How five lessons I learned in the CIA helped me build a successful brand

In 2008 my wife Katy and I moved to Denver and we were inspired by our local community’s dedication to the environment. This sparked our vision for what would become RuMe, a brand that provides practical, functional and durable products that could be reused and incorporated into everyday life. Katy led the creative while I oversaw the day-to-day management and operations.

From my past corporate experience, I had gained a wealth of knowledge and expertise but my most powerful experience came from my time with the Central Intelligence Agency. I worked as an analyst in the Central Eurasian Operations. The CIA is guided by a set of professional ethos of which I’ve held onto since leaving and have incorporated into my professional life.

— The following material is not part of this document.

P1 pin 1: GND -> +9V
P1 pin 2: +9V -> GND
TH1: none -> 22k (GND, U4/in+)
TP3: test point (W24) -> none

Here are five of those ethos that I believe can serve as lessons for anyone starting a business:

  1. In the CIA we are taught to be Nation first, Agency before unit, and mission before self. It is a strong lesson in priorities and one that was essential in the chaos that comes with a startup and the demands of a rapid growth business. As RuMe grew, we had to continuously come back to our core purpose and focus, which was service to our customers, first and above all. Our products are solutions for our customers, designed and tailored to their needs.
  2. I was taught to uphold the highest standards in order to maintain the Nation’s trust. RuMe was started because my wife and I saw a lack of products that were well-made and stylish in the reusable accessories market. We sought to make a better, quality bag and accomplished that goal with our first product the reusable RuMe Bag. Since then we’ve strived to live up to the high standards that we’ve set for our products and to maintain our customers trust with quality, value and style.
  3. The CIA is built on the best talent that our Nation has to offer, made up of diverse backgrounds and expertise. My goal was to replicate that level of high-caliber of talent across all categories of our business. Therefore we have brought on talented individuals to strengthen our Denver-based executive team, including folks from Chanel and Groupon.
  4. In the CIA you accomplish difficult, high-stakes tasks, managing risk without shying away from it. Founding a startup is filled with risk assessment and having the courage to make quick decisions enabled the company to overcome its greatest product failures. Learning from mistakes is key element of the culture of our business.
  5. While in the CIA we collaborated internally and externally to underpin the best outcomes. I’ve strived to do the same at RuMe and we pride ourselves on working together. As we grow, we strive to keep an entrepreneurial culture that fosters creative thinking. We created an internal product development program called RuMe Idol where team members can pitch new ideas to the management team each month which brings the opportunity to ideate and create to the entire company.

Today RuMe’s product line has evolved into a complete lifestyle collection and are the choice of leading retailers and premier corporate brands. Over the years the biggest lesson I’ve learned is that having a great idea for a product or a brand will just get you started but having a strong set of ethos is essential to success.

As co-founder and CEO of RuMe, Jae Lee oversees the day-to-day management and operations of the fast-growing company, which designs and distributes environmentally friendly and functional everyday products. Lee’s areas of operational expertise include sales, product development and marketing.